#### [WHAT THE TASK REQUIRES]
Convert the text of every item below into a JSON list of strings, one string per line, and leave out any blank lines.

Dataset entries:
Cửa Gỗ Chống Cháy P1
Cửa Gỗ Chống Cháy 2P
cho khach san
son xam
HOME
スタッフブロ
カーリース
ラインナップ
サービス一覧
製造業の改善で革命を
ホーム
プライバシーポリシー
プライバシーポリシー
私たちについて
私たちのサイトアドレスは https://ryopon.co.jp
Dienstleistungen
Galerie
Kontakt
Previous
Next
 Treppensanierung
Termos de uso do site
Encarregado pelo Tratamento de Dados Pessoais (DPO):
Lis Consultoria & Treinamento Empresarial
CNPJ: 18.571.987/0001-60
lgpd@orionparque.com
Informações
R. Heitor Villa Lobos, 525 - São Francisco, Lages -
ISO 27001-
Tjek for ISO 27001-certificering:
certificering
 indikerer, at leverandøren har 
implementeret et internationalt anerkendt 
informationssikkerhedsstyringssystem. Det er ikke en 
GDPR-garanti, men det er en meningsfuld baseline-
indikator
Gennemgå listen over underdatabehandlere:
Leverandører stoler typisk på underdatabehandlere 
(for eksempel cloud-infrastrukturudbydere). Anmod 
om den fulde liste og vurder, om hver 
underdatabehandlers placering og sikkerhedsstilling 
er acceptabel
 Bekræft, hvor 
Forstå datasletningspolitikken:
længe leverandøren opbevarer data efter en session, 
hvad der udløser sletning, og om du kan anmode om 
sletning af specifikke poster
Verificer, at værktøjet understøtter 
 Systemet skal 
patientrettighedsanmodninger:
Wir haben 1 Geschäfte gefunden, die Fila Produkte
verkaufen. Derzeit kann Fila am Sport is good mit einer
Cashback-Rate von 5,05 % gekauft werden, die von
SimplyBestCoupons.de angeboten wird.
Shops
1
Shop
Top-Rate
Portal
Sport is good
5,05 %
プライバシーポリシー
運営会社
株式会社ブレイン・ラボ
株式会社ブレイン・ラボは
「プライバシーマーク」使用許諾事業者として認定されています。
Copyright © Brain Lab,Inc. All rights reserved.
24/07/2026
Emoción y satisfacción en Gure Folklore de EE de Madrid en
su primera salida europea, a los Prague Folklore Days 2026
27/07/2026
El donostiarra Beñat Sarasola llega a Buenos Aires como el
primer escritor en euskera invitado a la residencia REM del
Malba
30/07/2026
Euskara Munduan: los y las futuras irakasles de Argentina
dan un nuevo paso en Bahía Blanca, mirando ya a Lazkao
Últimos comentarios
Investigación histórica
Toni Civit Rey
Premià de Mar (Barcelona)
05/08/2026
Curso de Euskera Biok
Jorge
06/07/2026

#### [WRITTEN ANSWER]
[
  "Cửa Gỗ Chống Cháy P1",
  "Cửa Gỗ Chống Cháy 2P",
  "cho khach san",
  "son xam",
  "HOME",
  "スタッフブロ",
  "カーリース",
  "ラインナップ",
  "サービス一覧",
  "製造業の改善で革命を",
  "ホーム",
  "プライバシーポリシー",
  "プライバシーポリシー",
  "私たちについて",
  "私たちのサイトアドレスは https://ryopon.co.jp",
  "Dienstleistungen",
  "Galerie",
  "Kontakt",
  "Previous",
  "Next",
  " Treppensanierung",
  "Termos de uso do site",
  "Encarregado pelo Tratamento de Dados Pessoais (DPO):",
  "Lis Consultoria & Treinamento Empresarial",
  "CNPJ: 18.571.987/0001-60",
  "lgpd@orionparque.com",
  "Informações",
  "R. Heitor Villa Lobos, 525 - São Francisco, Lages -",
  "ISO 27001-",
  "Tjek for ISO 27001-certificering:",
  "certificering",
  " indikerer, at leverandøren har ",
  "implementeret et internationalt anerkendt ",
  "informationssikkerhedsstyringssystem. Det er ikke en ",
  "GDPR-garanti, men det er en meningsfuld baseline-",
  "indikator",
  "Gennemgå listen over underdatabehandlere:",
  "Leverandører stoler typisk på underdatabehandlere ",
  "(for eksempel cloud-infrastrukturudbydere). Anmod ",
  "om den fulde liste og vurder, om hver ",
  "underdatabehandlers placering og sikkerhedsstilling ",
  "er acceptabel",
  " Bekræft, hvor ",
  "Forstå datasletningspolitikken:",
  "længe leverandøren opbevarer data efter en session, ",
  "hvad der udløser sletning, og om du kan anmode om ",
  "sletning af specifikke poster",
  "Verificer, at værktøjet understøtter ",
  " Systemet skal ",
  "patientrettighedsanmodninger:",
  "Wir haben 1 Geschäfte gefunden, die Fila Produkte",
  "verkaufen. Derzeit kann Fila am Sport is good mit einer",
  "Cashback-Rate von 5,05 % gekauft werden, die von",
  "SimplyBestCoupons.de angeboten wird.",
  "Shops",
  "1",
  "Shop",
  "Top-Rate",
  "Portal",
  "Sport is good",
  "5,05 %",
  "プライバシーポリシー",
  "運営会社",
  "株式会社ブレイン・ラボ",
  "株式会社ブレイン・ラボは",
  "「プライバシーマーク」使用許諾事業者として認定されています。",
  "Copyright © Brain Lab,Inc. All rights reserved.",
  "24/07/2026",
  "Emoción y satisfacción en Gure Folklore de EE de Madrid en",
  "su primera salida europea, a los Prague Folklore Days 2026",
  "27/07/2026",
  "El donostiarra Beñat Sarasola llega a Buenos Aires como el",
  "primer escritor en euskera invitado a la residencia REM del",
  "Malba",
  "30/07/2026",
  "Euskara Munduan: los y las futuras irakasles de Argentina",
  "dan un nuevo paso en Bahía Blanca, mirando ya a Lazkao",
  "Últimos comentarios",
  "Investigación histórica",
  "Toni Civit Rey",
  "Premià de Mar (Barcelona)",
  "05/08/2026",
  "Curso de Euskera Biok",
  "Jorge",
  "06/07/2026"
]